EXERCISE DIRECTIONS:
Could you output the entire listing without altering anything?

DATASET EXCERPTS:
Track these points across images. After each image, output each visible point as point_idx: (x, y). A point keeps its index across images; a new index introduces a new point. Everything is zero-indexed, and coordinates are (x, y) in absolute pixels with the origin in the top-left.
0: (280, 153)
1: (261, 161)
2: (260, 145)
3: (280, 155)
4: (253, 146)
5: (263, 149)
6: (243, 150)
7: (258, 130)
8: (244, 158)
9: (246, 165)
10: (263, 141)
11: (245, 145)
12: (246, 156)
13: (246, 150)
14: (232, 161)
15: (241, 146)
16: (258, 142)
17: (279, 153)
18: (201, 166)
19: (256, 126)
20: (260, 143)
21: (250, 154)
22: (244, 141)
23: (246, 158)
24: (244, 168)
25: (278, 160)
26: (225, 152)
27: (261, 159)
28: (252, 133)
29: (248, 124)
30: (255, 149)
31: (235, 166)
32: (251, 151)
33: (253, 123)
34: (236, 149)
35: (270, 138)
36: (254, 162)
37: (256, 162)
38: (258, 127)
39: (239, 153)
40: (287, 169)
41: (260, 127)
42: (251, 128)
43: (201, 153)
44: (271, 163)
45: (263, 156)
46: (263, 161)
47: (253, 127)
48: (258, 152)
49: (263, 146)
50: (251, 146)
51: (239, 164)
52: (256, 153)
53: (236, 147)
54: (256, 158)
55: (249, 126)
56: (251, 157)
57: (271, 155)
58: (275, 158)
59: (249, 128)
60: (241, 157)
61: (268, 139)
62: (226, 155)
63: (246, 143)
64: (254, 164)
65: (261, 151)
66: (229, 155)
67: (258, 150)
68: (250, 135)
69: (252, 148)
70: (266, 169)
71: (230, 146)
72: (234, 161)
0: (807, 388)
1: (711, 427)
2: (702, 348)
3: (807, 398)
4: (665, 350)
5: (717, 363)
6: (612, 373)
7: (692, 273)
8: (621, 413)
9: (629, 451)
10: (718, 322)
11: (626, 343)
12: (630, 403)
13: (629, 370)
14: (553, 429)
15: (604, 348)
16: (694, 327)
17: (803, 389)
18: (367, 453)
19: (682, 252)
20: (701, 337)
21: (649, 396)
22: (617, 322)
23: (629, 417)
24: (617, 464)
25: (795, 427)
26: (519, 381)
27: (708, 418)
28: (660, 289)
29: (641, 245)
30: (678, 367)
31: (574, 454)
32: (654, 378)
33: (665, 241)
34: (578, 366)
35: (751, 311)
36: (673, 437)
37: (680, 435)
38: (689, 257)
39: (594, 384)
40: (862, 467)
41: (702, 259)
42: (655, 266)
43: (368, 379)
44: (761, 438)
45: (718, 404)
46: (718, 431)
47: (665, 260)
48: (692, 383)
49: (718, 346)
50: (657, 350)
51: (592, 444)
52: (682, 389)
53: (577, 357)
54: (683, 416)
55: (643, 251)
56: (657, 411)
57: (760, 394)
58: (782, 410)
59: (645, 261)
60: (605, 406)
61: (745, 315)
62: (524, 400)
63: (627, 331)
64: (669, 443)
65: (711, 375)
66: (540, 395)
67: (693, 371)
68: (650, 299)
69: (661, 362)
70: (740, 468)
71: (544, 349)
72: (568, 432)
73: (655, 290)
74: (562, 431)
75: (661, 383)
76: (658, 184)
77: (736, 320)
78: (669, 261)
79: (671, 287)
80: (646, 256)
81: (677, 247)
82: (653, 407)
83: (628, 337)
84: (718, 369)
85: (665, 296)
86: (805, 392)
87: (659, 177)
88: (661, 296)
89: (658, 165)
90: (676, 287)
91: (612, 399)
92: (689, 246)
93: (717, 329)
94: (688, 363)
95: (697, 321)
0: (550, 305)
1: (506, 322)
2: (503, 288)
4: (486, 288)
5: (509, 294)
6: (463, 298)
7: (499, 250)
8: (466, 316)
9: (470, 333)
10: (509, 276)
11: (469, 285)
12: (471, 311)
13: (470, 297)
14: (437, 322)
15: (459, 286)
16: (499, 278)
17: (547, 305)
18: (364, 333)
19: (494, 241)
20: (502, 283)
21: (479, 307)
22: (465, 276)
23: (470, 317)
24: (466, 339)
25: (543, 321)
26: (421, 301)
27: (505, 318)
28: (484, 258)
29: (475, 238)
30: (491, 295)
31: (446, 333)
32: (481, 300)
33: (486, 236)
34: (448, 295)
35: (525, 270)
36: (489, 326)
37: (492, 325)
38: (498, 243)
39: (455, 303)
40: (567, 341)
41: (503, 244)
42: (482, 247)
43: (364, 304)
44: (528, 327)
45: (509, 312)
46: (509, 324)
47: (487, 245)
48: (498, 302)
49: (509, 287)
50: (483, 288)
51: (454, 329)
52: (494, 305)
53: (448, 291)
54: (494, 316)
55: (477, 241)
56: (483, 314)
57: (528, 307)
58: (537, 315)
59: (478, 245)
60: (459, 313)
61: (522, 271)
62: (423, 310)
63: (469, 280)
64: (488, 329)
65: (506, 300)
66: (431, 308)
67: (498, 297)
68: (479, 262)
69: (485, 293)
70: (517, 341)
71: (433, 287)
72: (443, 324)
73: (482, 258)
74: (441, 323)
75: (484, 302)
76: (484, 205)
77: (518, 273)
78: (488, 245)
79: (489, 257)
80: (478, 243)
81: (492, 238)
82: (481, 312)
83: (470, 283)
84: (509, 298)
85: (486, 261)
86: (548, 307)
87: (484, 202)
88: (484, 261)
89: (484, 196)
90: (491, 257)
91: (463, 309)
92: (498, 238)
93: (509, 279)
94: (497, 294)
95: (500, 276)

RESULT OF THIS TASK:
Track these points across images. After each image, output each visible point as point_idx: (x, y). A point keeps its index across images; a new index introduces a new point. Everything is zero-indexed, and coordinates are (x, y) in absolute pixels with the origin in the top-left.
0: (280, 153)
1: (261, 161)
2: (260, 145)
3: (280, 155)
4: (253, 146)
5: (263, 149)
6: (243, 150)
7: (258, 130)
8: (244, 158)
9: (246, 165)
10: (263, 141)
11: (245, 145)
12: (246, 156)
13: (246, 150)
14: (232, 161)
15: (241, 146)
16: (258, 142)
17: (279, 153)
18: (201, 166)
19: (256, 126)
20: (260, 143)
21: (250, 154)
22: (244, 141)
23: (246, 158)
24: (244, 168)
25: (278, 160)
26: (225, 152)
27: (261, 159)
28: (252, 133)
29: (248, 124)
30: (255, 149)
31: (235, 166)
32: (251, 151)
33: (253, 123)
34: (236, 149)
35: (270, 138)
36: (254, 162)
37: (256, 162)
38: (258, 127)
39: (239, 153)
40: (287, 169)
41: (260, 127)
42: (251, 128)
43: (201, 153)
44: (271, 163)
45: (263, 156)
46: (263, 161)
47: (253, 127)
48: (258, 152)
49: (263, 146)
50: (251, 146)
51: (239, 164)
52: (256, 153)
53: (236, 147)
54: (256, 158)
55: (249, 126)
56: (251, 157)
57: (271, 155)
58: (275, 158)
59: (249, 128)
60: (241, 157)
61: (268, 139)
62: (226, 155)
63: (246, 143)
64: (254, 164)
65: (261, 151)
66: (229, 155)
67: (258, 150)
68: (250, 135)
69: (252, 148)
70: (266, 169)
71: (230, 146)
72: (234, 161)
0: (807, 388)
1: (711, 427)
2: (702, 348)
3: (807, 398)
4: (665, 350)
5: (717, 363)
6: (612, 373)
7: (692, 273)
8: (621, 413)
9: (629, 451)
10: (718, 322)
11: (626, 343)
12: (630, 403)
13: (629, 370)
14: (553, 429)
15: (604, 348)
16: (694, 327)
17: (803, 389)
18: (367, 453)
19: (682, 252)
20: (701, 337)
21: (649, 396)
22: (617, 322)
23: (629, 417)
24: (617, 464)
25: (795, 427)
26: (519, 381)
27: (708, 418)
28: (660, 289)
29: (641, 245)
30: (678, 367)
31: (574, 454)
32: (654, 378)
33: (665, 241)
34: (578, 366)
35: (751, 311)
36: (673, 437)
37: (680, 435)
38: (689, 257)
39: (594, 384)
40: (862, 467)
41: (702, 259)
42: (655, 266)
43: (368, 379)
44: (761, 438)
45: (718, 404)
46: (718, 431)
47: (665, 260)
48: (692, 383)
49: (718, 346)
50: (657, 350)
51: (592, 444)
52: (682, 389)
53: (577, 357)
54: (683, 416)
55: (643, 251)
56: (657, 411)
57: (760, 394)
58: (782, 410)
59: (645, 261)
60: (605, 406)
61: (745, 315)
62: (524, 400)
63: (627, 331)
64: (669, 443)
65: (711, 375)
66: (540, 395)
67: (693, 371)
68: (650, 299)
69: (661, 362)
70: (740, 468)
71: (544, 349)
72: (568, 432)
73: (655, 290)
74: (562, 431)
75: (661, 383)
76: (658, 184)
77: (736, 320)
78: (669, 261)
79: (671, 287)
80: (646, 256)
81: (677, 247)
82: (653, 407)
83: (628, 337)
84: (718, 369)
85: (665, 296)
86: (805, 392)
87: (659, 177)
88: (661, 296)
89: (658, 165)
90: (676, 287)
91: (612, 399)
92: (689, 246)
93: (717, 329)
94: (688, 363)
95: (697, 321)
0: (550, 305)
1: (506, 322)
2: (503, 288)
4: (486, 288)
5: (509, 294)
6: (463, 298)
7: (499, 250)
8: (466, 316)
9: (470, 333)
10: (509, 276)
11: (469, 285)
12: (471, 311)
13: (470, 297)
14: (437, 322)
15: (459, 286)
16: (499, 278)
17: (547, 305)
18: (364, 333)
19: (494, 241)
20: (502, 283)
21: (479, 307)
22: (465, 276)
23: (470, 317)
24: (466, 339)
25: (543, 321)
26: (421, 301)
27: (505, 318)
28: (484, 258)
29: (475, 238)
30: (491, 295)
31: (446, 333)
32: (481, 300)
33: (486, 236)
34: (448, 295)
35: (525, 270)
36: (489, 326)
37: (492, 325)
38: (498, 243)
39: (455, 303)
40: (567, 341)
41: (503, 244)
42: (482, 247)
43: (364, 304)
44: (528, 327)
45: (509, 312)
46: (509, 324)
47: (487, 245)
48: (498, 302)
49: (509, 287)
50: (483, 288)
51: (454, 329)
52: (494, 305)
53: (448, 291)
54: (494, 316)
55: (477, 241)
56: (483, 314)
57: (528, 307)
58: (537, 315)
59: (478, 245)
60: (459, 313)
61: (522, 271)
62: (423, 310)
63: (469, 280)
64: (488, 329)
65: (506, 300)
66: (431, 308)
67: (498, 297)
68: (479, 262)
69: (485, 293)
70: (517, 341)
71: (433, 287)
72: (443, 324)
73: (482, 258)
74: (441, 323)
75: (484, 302)
76: (484, 205)
77: (518, 273)
78: (488, 245)
79: (489, 257)
80: (478, 243)
81: (492, 238)
82: (481, 312)
83: (470, 283)
84: (509, 298)
85: (486, 261)
86: (548, 307)
87: (484, 202)
88: (484, 261)
89: (484, 196)
90: (491, 257)
91: (463, 309)
92: (498, 238)
93: (509, 279)
94: (497, 294)
95: (500, 276)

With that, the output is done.